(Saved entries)
^^^^

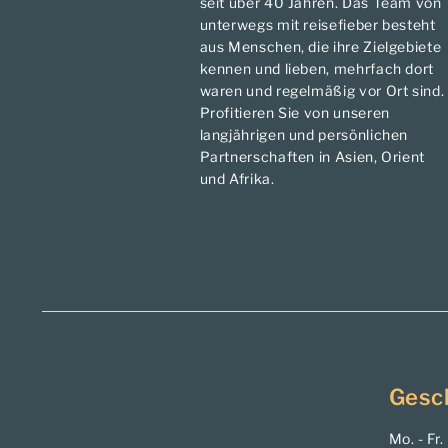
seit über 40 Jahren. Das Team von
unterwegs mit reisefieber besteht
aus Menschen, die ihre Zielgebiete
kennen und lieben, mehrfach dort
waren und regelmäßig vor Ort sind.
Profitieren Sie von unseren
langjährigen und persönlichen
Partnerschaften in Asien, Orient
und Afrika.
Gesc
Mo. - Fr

^^^^

Find the line with "unterwegs mit reisefieber besteht". Transcribe it and every line after it exactly, through the end of the records above, and nothing else.

unterwegs mit reisefieber besteht
aus Menschen, die ihre Zielgebiete
kennen und lieben, mehrfach dort
waren und regelmäßig vor Ort sind.
Profitieren Sie von unseren
langjährigen und persönlichen
Partnerschaften in Asien, Orient
und Afrika.
Gesc
Mo. - Fr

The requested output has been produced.